▸ Your task:
Please quote exactly the lines below from the line containing "drag(451, 189, 455, 192)" to the line containing "key(ctrl+z)", both lines included, and nothing else.

▸ Listed entries:
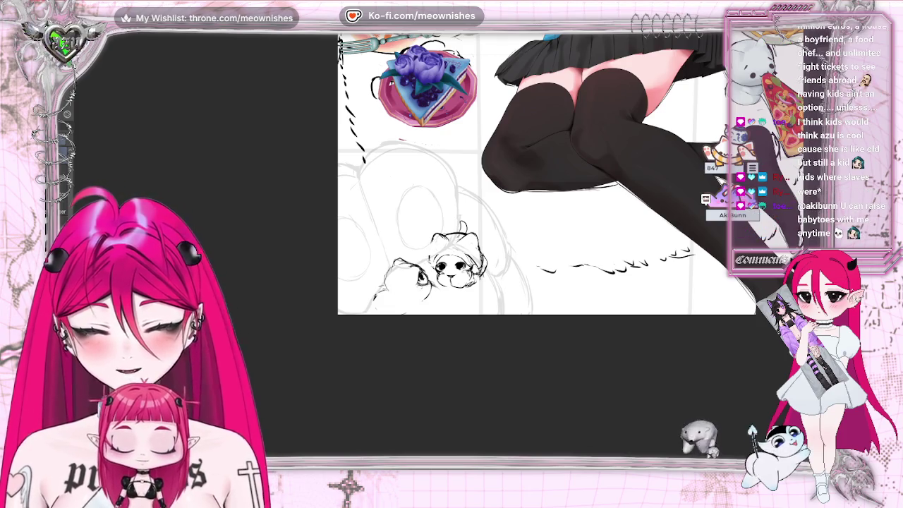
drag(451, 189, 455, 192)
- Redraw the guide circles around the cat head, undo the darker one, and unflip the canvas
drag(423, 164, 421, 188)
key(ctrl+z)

---

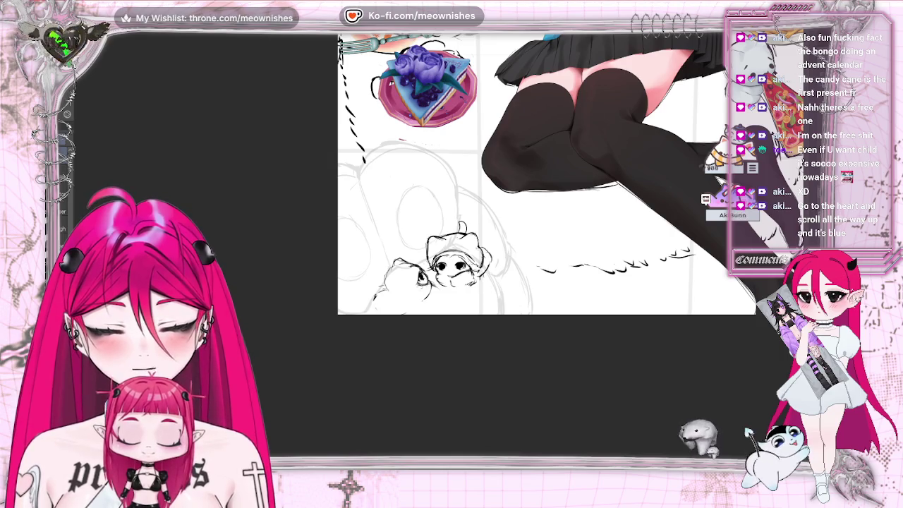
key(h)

▸ Answer box:
drag(451, 189, 455, 192)
- Redraw the guide circles around the cat head, undo the darker one, and unflip the canvas
drag(423, 164, 421, 188)
key(ctrl+z)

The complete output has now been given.